A DNA test for HPV is also available, which detects the presence of 13 of the most dangerous strains of HPV. Like the PAP, this test requires appropriate laboratory equipment and skilled lab technicians. A new version of this test called careHPV is currently being adapted for low-resource settings. It is expected that careHPV will be available in China by 2011 and in India by 2012. Healthcare providers with basic training could use this low-resource adaption even in places that lack electricity or running water. It produces results in less than three hours, allowing for same day treatment.

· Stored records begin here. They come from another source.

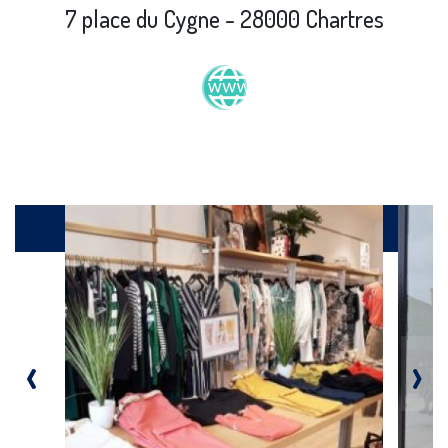
7 place du Cygne - 28000 Chartres
Galerie
‹
›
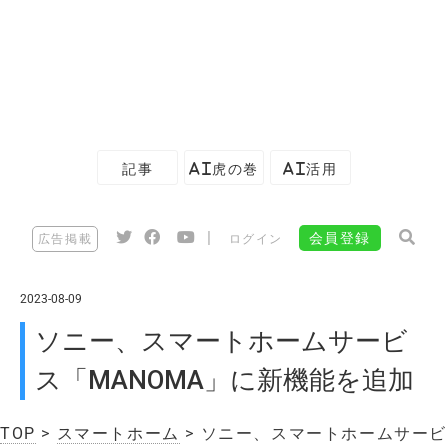
記事
AI虎の巻
AI活用
|
会員登録
広告掲載
ログイン
2023-08-09
ソニー、スマートホームサービ
ス「MANOMA」に新機能を追加
TOP
>
スマートホーム
> ソニー、スマートホームサービ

In addition to regular preventive checkups, the best protection against cervical cancer is protection from HPV infection. Two HPV vaccines are currently on the market and are recommended for girls and young women, ideally before they become sexually active. Consistently using condoms may also offer some protection against HPV infection, but it is not fully protective because HPV is spread via skin-to-skin contact and not just through bodily fluids.